*REQUISITOS DA TAREFA*
(1) No texto sobre Hamlet, de quem é a tradução citada do diálogo no cemitério?
(2) Por favor, transcreva do texto sobre Hamlet o trecho que vai de "Primeiro coveiro Ora, porque" até "foi que enlouqueceu?".

*TRECHO FORNECIDO*

----------------------------------------

A dificuldade
Na coluna deste mês, tentarei formular uma questão que há muito me inquieta.
Mas ainda não sei exatamente como devo apresentá-la.
Melhor: coloco em cena a questão por meio de duas aproximações recentes ao texto-matriz por excelência da tradição literária ocidental: Hamlet.
1 + 1 = 30
Na primeira cena do quinto ato, Hamlet encontra-se no cemitério. Aí nasce um dos diálogos mais mencionados do teatro shakespeariano.
Passemos, antes de qualquer comentário, à impecável tradução de Lawrence Flores Pereira:
Hamlet […] Desde quando você é coveiro?
Primeiro coveiro De todos os dias do ano, foi desde o dia em que o velho Hamlet derrotou Fortimbrás.
Hamlet Isso há quanto tempo?
Primeiro coveiro E o senhor não sabe? Qualquer palhaço sabe. Foi o mesmíssimo dia em que nasceu o jovem Hamlet — aquele que ficou louco e foi mandado para a Inglaterra.
Hamlet Ah, é. E por que foi mandado para a Inglaterra?
Primeiro coveiro Ora, porque ficou maluco. Lá ele vai recuperar o juízo. E, se não recuperar, também não tem importância.
Hamlet Por quê?
Primeiro coveiro É que lá nem vão notar. Lá são todos loucos.
Hamlet Como foi que enlouqueceu?
Primeiro coveiro Dizem que de um modo estranho…
Hamlet Estranho como?
Primeiro coveiro Até perdendo o juízo.
Hamlet Mas em que solo se nutriu essa loucura?
Primeiro coveiro Ora, no da Dinamarca. Eu sou coveiro já há trinta anos, de rapaz a homem feito.[1]
Nesse duelo de palavras, em jogo se encontra a idade do Príncipe da Dinamarca. Mais do que um simples peão no tabuleiro das relações políticas, o ponto se reveste de importância capital para uma leitura da peça que não aprisione o protagonista a uma rala infantilização.

----------------------------------------

*TRECHO DOS DADOS*
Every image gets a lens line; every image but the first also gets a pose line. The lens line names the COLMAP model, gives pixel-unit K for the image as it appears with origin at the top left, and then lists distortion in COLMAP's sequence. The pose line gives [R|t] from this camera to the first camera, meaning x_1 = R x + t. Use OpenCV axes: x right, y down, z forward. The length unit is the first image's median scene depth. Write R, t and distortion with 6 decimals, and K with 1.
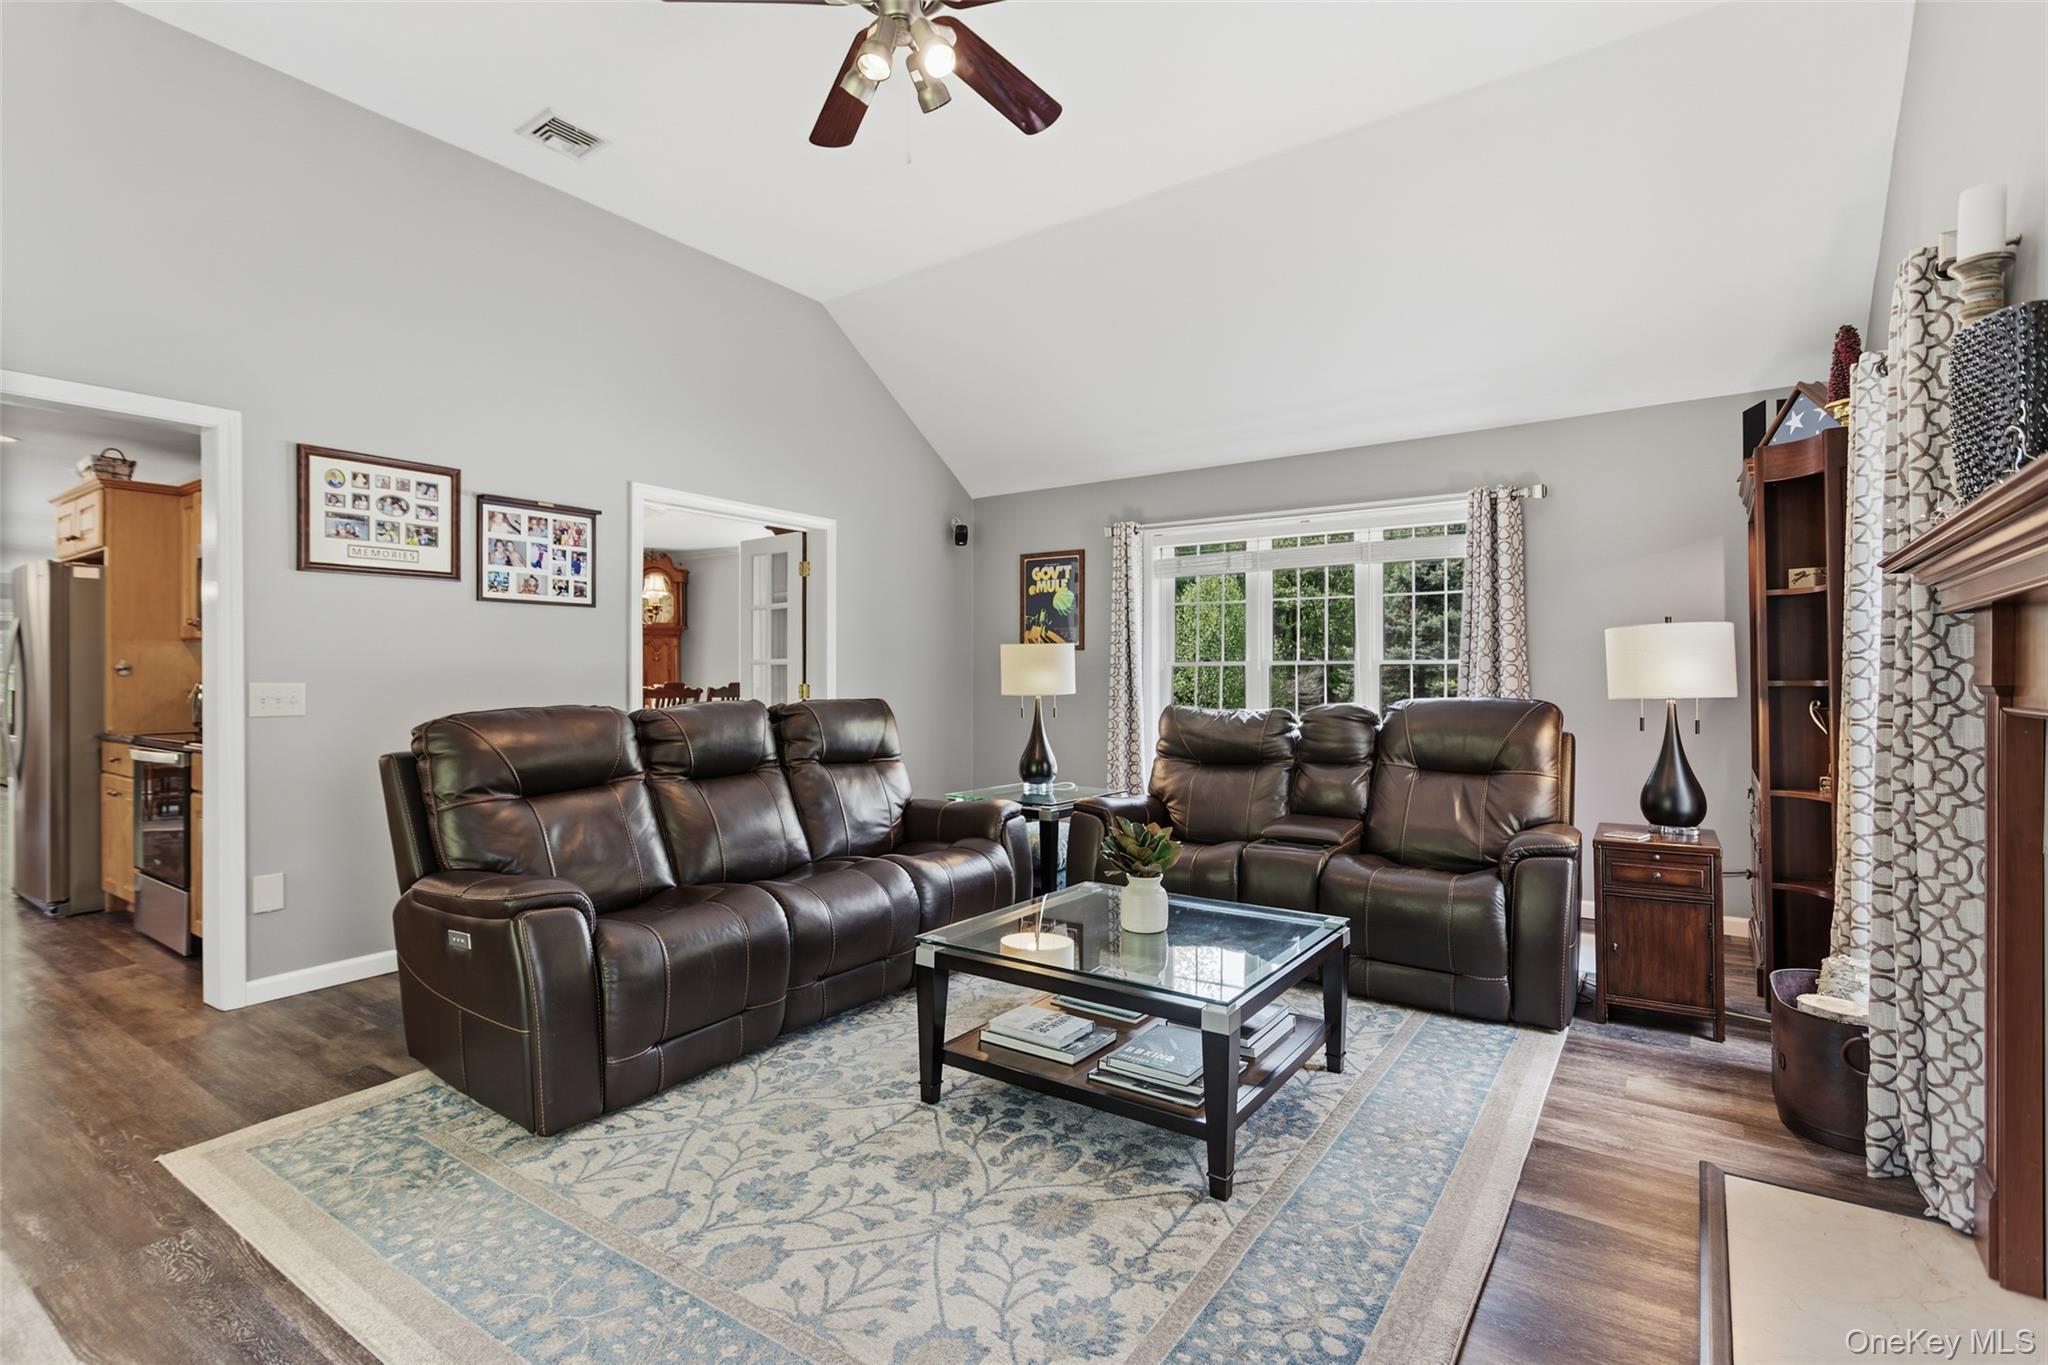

----------------------------------------

*RESPOSTAS PELA ORDEM*
(1) De Lawrence Flores Pereira.

(2)
Primeiro coveiro Ora, porque ficou maluco. Lá ele vai recuperar o juízo. E, se não recuperar, também não tem importância.
Hamlet Por quê?
Primeiro coveiro É que lá nem vão notar. Lá são todos loucos.
Hamlet Como foi que enlouqueceu?